The word designer means different things to people discussing web design, but in this article I'll talk about the graphic designer; The one whose task is to present the visual aspect of a web site. Also, many people are thinking of the graphic designer when they use the broader word designer.
That is the claim, but how valid is it really? Why shouldn't he know about HTML? One answer I've heard to that is that it inhibits the creativity. The graphic designer should make the design as he wants it, and leave it to the coders to make it work. Knowing HTML would only limit the ideas, while designing without that knowledge may spur the coders to create something revolutionary, as it's not limited by some ideas of what's possible and not.
Sounds reasonable, doesn't it? Or - is it only excuses? Will the extra knowledge really be inhibiting on the creativity, or will it just prevent the graphic designer from wasting valuable time on stuff that's impossible to work?
Ah, the back side of the medallion; Wasting time. You're bound to be wasting time designing web sites if you don't know anything about HTML, because sooner or later the design is impossible to implement. Also, it's possible to make a design that's possible to implement, but is awkward to use, is limited to very few browsers, or needs specific setup (like screen resolution, fonts installed, plug-ins etc.) It may be a technical achievment, but is the result really wanted?
Not wanting to waste time designing unusual sites should be reason enough to throw away the first claim and replace it with another.
Well, it seems like the logical step then, doesn't it? Knowing HTML prevents the graphic designer from designing silly stuff that won't work, end of story. Hmmm - then there's Javascript, ASP, PHP, CGI, Flash... In fact, there's quite a lot that can be involved in making a web site - does the graphic designer need to know all this? Certainly not!
Now, I'm not trying to go back on what I've been saying in the beginning - but I won't go from one extreme to the other - from not knowing anything about HTML to knowing everything about all. Between those two extremes there is a lot of knowledge, and what a graphic designer need to know, is what is possible and not, not neccessarily how. The more knowledge the better, of course.
OK, so some knowledge about HTML (and the other stuff) prevents a graphic designer wasting time designing something that won't work - but how about the point made about creativity? Do the knowledge inhibit it? In my opinion: No, rather the opposite!
Let's step away from the web a little while and look at design on paper. Here, the good designers know a lot of their medium and how to design for it; Paper texture, font size and font face, placement of pictures, white space, and how it all works together as a whole, making a presentation that says exactly what's needed. The designer has total control.
Unfortunately, what we often see is that the same designers are taking their ideas from paper to web, wanting to see them implemented there. This is hardly successful, nor creative. Paper and web are two different media, with their own strengths and weaknesses. Just as TV producers found that radio with pictures didn't make good TV, and learned to draw on the strengths of the new medium, so must graphic designers.

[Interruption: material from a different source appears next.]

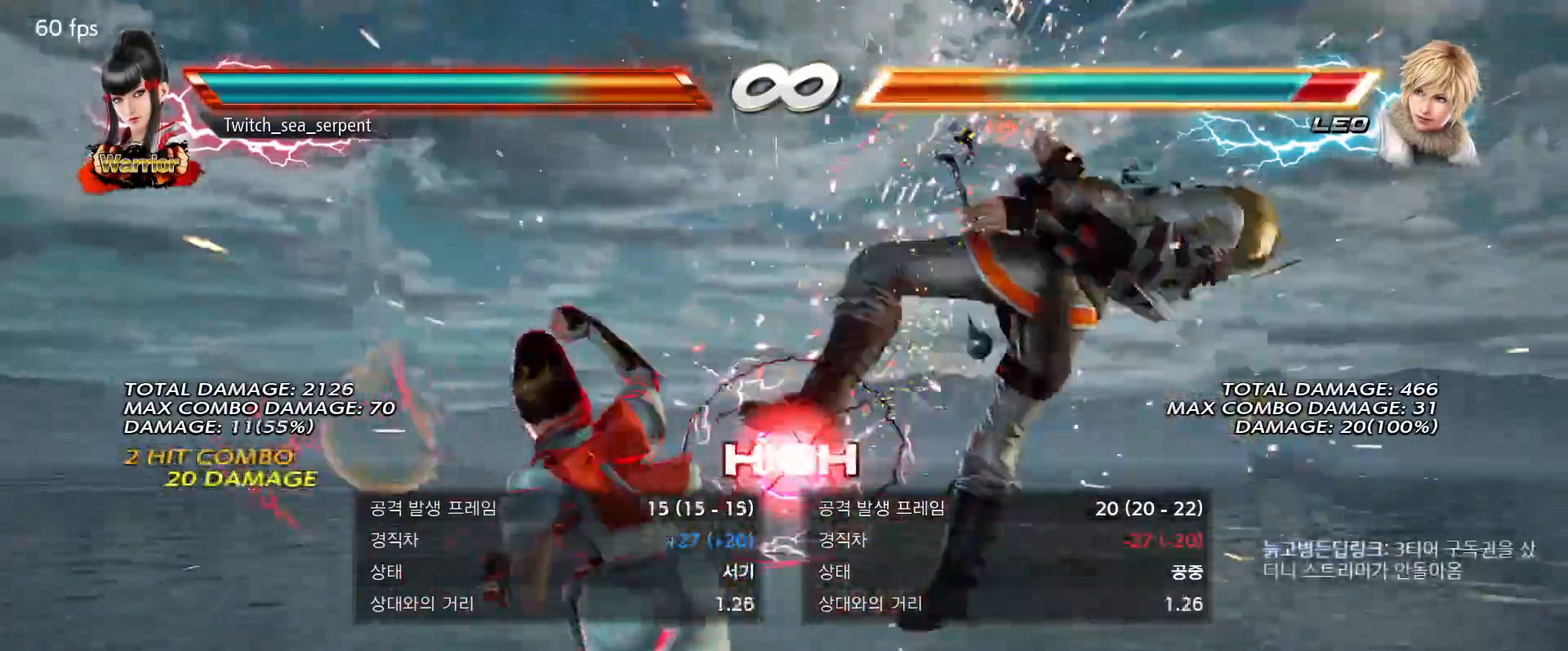
{"buttons": ["CIRCLE"], "events": [[100, "TRIANGLE", "down"], [183, "TRIANGLE", "up"], [200, "SQUARE", "down"], [267, "SQUARE", "up"], [333, "CIRCLE", "down"], [417, "CIRCLE", "up"], [483, "CIRCLE", "down"]]}
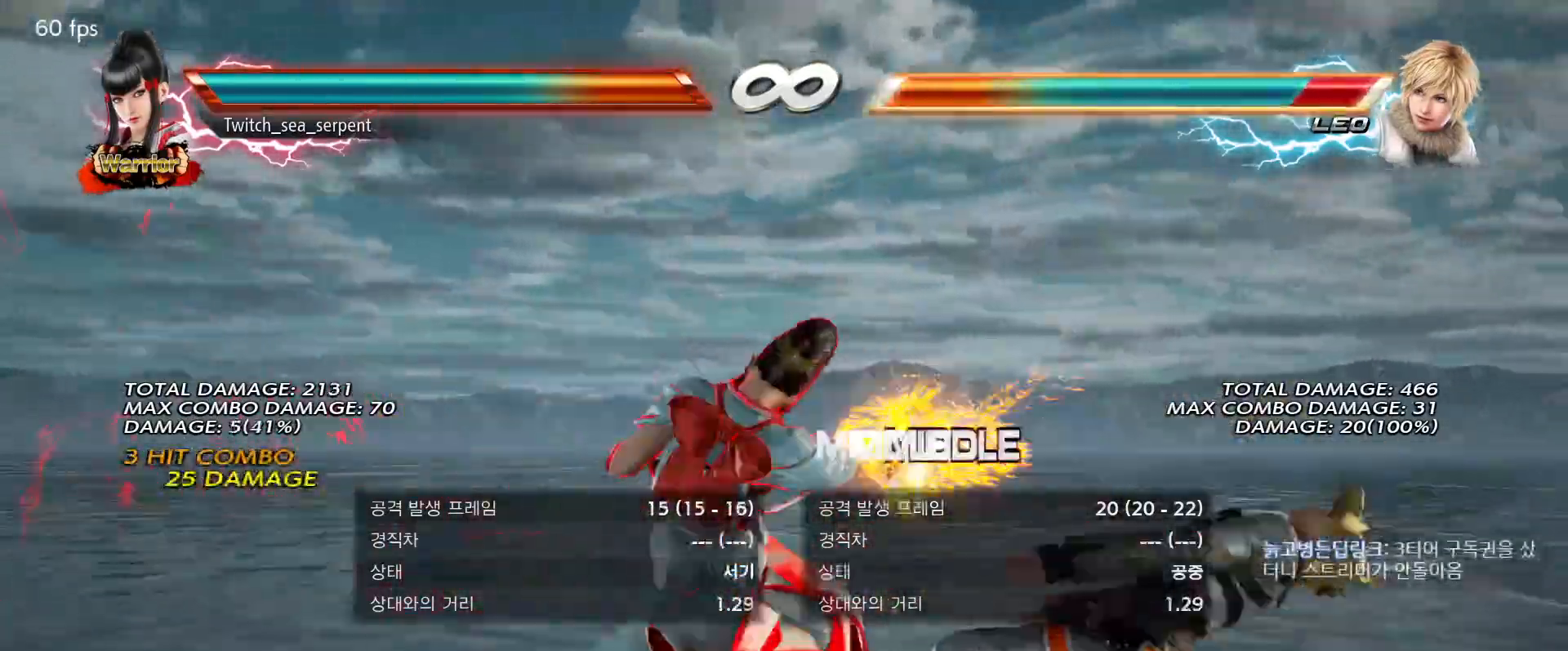
{"buttons": ["CIRCLE"], "events": [[50, "CIRCLE", "up"], [117, "CIRCLE", "down"], [200, "CIRCLE", "up"], [267, "CIRCLE", "down"]]}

In design for paper, the designer knows exactly how much space he has. The font can't be changed by the reader, and the pictures are there in their places. Nothing of this holds up for the web; There are different monitor sizes, screen resolutions, font faces and font sizes - the designer know nothing about the equipment of the visitors, and not even if the visitor is blind! In other word, the designer have nothing of the control he's used to from paper design.
What the graphic designer on the web needs to do, is to adapt to the web. He needs to learn what works and how, and how to to exploit the medium on it's own terms. Not simulate paper, not even simulate computer programs - that's too limited compared to what's possible with web sites.
Learn how to work with the web, not against it.